2.1 DA DIVULGAÇÃO CIENTÍFICA À CULTURA CIENTÍFICA

2.1.3 Cultura Científica

Terminamos nosso estudo sobre o conceito de Alfabetização Científica salientando a sua dimensão cultural. Assim, pensamos em desenvolver uma breve discussão sobre o conceito de cultura científica e como ele pode orientar nossa reflexão.

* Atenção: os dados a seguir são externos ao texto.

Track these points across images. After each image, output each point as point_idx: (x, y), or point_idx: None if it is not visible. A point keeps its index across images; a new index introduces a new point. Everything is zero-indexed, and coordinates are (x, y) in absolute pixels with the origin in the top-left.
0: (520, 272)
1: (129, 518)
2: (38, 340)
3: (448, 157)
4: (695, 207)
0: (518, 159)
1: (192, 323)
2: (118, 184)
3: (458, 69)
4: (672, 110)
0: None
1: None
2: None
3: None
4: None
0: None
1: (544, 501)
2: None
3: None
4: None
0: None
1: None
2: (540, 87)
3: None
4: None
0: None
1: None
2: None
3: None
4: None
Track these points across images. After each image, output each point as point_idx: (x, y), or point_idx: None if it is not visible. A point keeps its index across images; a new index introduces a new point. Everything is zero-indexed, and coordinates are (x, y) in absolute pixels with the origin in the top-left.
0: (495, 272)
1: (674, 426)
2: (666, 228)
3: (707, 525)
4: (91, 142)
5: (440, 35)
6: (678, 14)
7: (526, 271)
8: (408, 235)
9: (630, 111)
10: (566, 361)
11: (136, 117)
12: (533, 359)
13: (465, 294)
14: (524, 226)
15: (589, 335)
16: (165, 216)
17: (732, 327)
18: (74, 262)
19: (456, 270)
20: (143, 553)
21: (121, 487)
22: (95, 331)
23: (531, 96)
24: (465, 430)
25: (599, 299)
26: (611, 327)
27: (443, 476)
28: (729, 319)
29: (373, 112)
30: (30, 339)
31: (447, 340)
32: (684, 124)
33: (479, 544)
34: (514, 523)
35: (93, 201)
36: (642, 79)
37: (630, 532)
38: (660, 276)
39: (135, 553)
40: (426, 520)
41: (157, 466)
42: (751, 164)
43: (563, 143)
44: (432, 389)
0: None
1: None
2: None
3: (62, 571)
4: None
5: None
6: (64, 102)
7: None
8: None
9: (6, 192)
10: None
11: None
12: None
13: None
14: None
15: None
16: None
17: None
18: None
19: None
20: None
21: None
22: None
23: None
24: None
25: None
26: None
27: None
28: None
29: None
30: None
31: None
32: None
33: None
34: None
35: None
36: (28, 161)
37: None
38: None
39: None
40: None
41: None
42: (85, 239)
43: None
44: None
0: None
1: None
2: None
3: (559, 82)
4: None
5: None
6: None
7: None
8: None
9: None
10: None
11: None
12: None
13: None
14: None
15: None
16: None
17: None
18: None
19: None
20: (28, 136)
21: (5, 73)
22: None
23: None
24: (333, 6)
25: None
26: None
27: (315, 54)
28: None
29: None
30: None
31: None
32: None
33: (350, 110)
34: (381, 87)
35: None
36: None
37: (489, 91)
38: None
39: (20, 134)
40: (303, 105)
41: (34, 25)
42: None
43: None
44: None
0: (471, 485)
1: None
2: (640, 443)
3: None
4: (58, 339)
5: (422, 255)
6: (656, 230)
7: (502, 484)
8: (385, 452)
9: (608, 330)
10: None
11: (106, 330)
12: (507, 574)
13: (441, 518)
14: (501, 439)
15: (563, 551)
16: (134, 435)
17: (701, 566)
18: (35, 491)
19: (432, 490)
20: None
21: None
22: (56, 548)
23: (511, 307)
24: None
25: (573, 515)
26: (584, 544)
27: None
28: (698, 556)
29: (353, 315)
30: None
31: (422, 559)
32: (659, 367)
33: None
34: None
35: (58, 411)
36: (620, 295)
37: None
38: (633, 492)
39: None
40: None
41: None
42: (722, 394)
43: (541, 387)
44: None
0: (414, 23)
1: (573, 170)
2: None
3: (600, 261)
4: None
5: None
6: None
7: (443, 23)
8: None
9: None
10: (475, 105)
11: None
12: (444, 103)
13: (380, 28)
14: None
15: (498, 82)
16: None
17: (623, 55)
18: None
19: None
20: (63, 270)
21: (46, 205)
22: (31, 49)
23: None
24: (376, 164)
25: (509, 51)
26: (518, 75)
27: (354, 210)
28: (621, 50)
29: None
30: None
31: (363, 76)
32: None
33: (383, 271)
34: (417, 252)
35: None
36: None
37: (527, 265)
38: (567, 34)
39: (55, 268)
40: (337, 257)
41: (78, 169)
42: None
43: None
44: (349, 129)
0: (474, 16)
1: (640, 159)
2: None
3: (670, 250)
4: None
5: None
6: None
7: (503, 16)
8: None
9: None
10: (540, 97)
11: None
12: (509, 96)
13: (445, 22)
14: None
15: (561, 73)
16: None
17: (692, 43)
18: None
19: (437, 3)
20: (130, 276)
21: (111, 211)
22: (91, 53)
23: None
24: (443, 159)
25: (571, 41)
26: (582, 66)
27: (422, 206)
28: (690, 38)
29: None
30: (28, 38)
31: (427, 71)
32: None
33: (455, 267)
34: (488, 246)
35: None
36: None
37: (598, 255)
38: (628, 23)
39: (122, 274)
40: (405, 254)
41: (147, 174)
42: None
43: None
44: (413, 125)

A origem da expressão ―Scientific literacy‖ nos incentiva à vigilância, já que ela pode ser associada com o ―modelo de déficit‖ da divulgação da ciência, ainda mais quando ela é qualificada de funcional e é apresentada como correspondendo às competências mínimas para que um indivíduo possa se adaptar à sociedade industrial contemporânea. Além disso, para Sabatini (2004), ―a concepção da alfabetização científica como um atributo individual se revela insuficiente para compreender a circulação e uso social do conhecimento, assim como a participação cidadã‖. Segundo Vogt (2005), o conceito de cultura cientifica seria mais apto a englobar o processo cultural em obra na produção, difusão e divulgação da ciência, bem como da dinâmica social do ensino e da educação:

A expressão cultura científica parece mais adequada do que as várias outras tentativas de designação do amplo e cada vez mais difundido fenômeno da divulgação científica e da inserção no dia-a-dia de nossa sociedade dos temas da ciência e da tecnologia. Melhor do que alfabetização científica (tradução para

scientific literacy), popularização/vulgarização da ciência (tradução para Science popularization/vulgarisation), percepção/compreensão pública da ciência (tradução

para public understanding/awareness of science), a expressão cultura científica tem a vantagem de englobar tudo isso e conter, ainda, em seu campo de significações, a idéia de que o processo que envolve o desenvolvimento científico é um processo cultural, quer seja ele considerado do ponto de vista de sua produção, de sua difusão entre pares ou na dinâmica social do ensino e da educação, ou ainda do ponto de vista de sua divulgação na sociedade, como um todo, para o estabelecimento das relações críticas necessárias entre o cidadão e os valores culturais de seu tempo e de sua história (VOGT, 2005, p. 11, grifos do autor).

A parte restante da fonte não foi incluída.